The data START

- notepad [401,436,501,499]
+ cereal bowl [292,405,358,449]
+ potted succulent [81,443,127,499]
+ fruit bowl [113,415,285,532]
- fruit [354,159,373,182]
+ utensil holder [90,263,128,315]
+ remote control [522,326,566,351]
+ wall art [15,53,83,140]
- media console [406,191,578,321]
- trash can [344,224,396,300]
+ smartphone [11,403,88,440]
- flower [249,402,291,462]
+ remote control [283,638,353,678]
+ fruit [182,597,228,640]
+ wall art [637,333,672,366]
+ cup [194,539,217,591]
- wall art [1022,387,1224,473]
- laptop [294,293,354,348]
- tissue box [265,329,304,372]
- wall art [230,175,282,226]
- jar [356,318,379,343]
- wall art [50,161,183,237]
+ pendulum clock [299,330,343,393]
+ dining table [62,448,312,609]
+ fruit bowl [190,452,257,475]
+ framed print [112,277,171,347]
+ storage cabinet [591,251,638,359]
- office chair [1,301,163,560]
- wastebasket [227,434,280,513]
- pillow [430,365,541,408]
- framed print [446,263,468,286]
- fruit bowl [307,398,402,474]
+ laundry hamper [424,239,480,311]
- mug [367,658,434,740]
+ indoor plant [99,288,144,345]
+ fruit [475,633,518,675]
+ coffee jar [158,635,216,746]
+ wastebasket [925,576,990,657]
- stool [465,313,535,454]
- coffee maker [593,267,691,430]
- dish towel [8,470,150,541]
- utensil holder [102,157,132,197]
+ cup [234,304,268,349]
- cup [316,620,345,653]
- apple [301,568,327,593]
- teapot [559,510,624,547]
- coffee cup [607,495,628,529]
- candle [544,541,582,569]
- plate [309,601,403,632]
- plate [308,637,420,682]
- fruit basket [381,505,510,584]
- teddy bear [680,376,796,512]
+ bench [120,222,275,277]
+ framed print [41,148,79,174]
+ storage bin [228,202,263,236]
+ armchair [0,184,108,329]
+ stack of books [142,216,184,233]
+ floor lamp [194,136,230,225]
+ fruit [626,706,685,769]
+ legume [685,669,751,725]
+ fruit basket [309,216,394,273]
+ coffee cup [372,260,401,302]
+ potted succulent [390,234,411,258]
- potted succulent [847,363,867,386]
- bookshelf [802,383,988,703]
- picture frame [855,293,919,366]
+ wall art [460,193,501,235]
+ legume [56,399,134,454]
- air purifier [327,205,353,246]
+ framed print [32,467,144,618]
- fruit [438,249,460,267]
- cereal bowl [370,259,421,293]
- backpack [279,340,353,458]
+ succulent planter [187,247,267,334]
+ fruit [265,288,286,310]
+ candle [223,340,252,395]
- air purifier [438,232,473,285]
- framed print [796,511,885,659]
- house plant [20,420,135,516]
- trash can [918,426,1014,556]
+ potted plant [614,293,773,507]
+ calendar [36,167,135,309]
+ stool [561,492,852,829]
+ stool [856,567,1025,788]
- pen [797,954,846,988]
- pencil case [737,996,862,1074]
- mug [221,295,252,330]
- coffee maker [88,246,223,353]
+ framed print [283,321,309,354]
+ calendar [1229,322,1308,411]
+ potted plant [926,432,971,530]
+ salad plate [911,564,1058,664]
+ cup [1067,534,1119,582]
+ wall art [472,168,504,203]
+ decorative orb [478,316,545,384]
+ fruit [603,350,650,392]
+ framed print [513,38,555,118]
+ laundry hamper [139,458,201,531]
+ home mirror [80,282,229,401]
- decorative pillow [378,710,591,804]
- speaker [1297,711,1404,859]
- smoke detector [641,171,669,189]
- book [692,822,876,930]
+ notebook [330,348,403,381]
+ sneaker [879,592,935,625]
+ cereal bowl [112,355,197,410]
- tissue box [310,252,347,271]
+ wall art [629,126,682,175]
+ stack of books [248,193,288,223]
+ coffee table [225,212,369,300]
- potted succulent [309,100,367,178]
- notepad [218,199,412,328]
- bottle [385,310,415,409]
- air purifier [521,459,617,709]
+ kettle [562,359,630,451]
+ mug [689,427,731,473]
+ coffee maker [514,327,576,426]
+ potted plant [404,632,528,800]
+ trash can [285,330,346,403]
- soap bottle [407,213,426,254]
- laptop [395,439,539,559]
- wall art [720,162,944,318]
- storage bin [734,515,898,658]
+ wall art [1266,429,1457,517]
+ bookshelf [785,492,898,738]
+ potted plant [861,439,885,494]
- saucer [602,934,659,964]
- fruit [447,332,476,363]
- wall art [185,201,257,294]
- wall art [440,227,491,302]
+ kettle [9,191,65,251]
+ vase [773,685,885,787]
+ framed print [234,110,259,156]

The data END

If the word "maker" appears in a line above, copy that line.

• [Final answer]:
- coffee maker [593,267,691,430]
- coffee maker [88,246,223,353]
+ coffee maker [514,327,576,426]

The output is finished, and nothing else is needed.